Although the recall had been announced straightaway, Perrier’s information vacuum started to provoke even more consumer anxiety than there would have been otherwise.

Furthermore, although the company set up a 24-hour hotline in the UK, Perrier refused to see it as a global issue. This was a mistake. As Alex Brummer commentated in the Guardian newspaper: ‘all politics may be local, but brands are global.’ There was a lack of a coherent and consistent response from Perrier subsidiaries, and no lead or co-ordination from the French parent company Source Perrier. Mixed messages were being given, with contradictory and conflicting statements emerging from different divisions of the company. In some cases, the media was even given incorrect information.

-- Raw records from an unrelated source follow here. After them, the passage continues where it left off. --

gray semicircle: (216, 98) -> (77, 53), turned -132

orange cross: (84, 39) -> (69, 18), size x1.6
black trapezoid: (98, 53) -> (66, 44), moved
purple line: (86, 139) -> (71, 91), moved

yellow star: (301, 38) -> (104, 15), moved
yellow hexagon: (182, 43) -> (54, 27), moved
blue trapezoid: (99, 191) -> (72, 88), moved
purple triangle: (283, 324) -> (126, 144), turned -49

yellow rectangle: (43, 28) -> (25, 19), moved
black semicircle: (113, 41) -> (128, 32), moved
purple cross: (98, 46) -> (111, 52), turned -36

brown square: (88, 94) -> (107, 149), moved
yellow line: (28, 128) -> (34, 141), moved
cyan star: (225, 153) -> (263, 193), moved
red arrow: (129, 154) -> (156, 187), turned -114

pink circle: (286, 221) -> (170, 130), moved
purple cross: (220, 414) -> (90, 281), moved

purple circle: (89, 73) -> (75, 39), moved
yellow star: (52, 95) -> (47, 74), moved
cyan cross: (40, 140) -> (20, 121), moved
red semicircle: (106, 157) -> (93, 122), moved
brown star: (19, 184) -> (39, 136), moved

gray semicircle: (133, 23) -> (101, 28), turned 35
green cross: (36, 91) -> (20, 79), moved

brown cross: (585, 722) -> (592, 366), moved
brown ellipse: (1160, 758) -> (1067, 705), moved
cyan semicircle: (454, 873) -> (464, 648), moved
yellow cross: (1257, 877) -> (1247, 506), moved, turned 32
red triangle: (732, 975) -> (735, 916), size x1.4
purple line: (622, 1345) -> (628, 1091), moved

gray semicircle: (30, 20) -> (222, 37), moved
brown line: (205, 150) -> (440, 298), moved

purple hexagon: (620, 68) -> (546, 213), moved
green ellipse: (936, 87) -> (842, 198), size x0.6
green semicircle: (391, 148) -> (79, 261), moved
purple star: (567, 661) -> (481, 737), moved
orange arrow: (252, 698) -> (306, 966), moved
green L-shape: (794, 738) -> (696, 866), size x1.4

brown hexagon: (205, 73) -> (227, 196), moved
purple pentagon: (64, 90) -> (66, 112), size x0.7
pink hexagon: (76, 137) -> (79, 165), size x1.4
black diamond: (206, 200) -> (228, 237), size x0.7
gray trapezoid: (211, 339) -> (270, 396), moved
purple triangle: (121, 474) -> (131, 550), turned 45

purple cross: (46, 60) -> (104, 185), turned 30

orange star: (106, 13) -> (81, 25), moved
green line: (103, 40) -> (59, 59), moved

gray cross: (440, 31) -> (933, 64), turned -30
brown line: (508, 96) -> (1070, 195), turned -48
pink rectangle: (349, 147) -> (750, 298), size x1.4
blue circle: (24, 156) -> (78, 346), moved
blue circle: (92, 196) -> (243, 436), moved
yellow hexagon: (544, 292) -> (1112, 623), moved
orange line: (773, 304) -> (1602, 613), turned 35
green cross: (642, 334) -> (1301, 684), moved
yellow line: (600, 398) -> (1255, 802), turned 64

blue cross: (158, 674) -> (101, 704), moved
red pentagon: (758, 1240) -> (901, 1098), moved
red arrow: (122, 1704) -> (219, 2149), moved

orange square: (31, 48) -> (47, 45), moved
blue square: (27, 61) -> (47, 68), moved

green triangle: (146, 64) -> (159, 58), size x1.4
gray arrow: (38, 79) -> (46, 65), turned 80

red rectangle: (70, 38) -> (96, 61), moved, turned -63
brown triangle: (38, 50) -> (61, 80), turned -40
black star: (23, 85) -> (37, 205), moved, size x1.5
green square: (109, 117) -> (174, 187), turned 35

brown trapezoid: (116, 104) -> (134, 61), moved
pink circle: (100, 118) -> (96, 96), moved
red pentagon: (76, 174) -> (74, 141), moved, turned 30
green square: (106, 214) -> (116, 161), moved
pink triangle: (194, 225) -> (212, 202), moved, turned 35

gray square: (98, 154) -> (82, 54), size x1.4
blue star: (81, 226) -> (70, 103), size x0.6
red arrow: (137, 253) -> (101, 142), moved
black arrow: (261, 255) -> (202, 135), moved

Perrier therefore made a bad situation worse and failed to tackle the global implications of the crisis.

Of course, the Perrier brand is still fizzing away. Indeed, when Perrier returned to the shelves it was accompanied by the successful ‘Eau! Perrier’ advertising campaign. However, Groupe Perrier was taken over by Nestlé in 1992, and the brand has still not been able to regain its pre-1990 volume share.

Lessons from Perrier

  • Don’t hide the truth. ‘Managing news in crisis, not just wars, is not about trying to suppress bad news – that will lose your credibility,’ says Martin Langford, managing director of Burson-Marsteller’s corporate and public affairs practice. ‘Consumers and journalists are far too smart. You’ve got to be dead straight with the media because your employees will be if you’re not.’
  • Don’t breach the consumer’s trust. A brand has been defined as the capitalized value of the trust between a consumer and a company. Breach that trust, and the brand is in trouble.
  • Accept that global brands need coherent communications policies. A global brand such as Perrier cannot ignore the fact that problems in the United States will be able to impact on sales in Europe. Such a brand needs a common purpose throughout the organization, so the response to a crisis can be co-ordinated.
  • Recognize that some brands’ crises are worse than others. The benzene contamination was the worst possible crisis to afflict a brand associated with natural purity.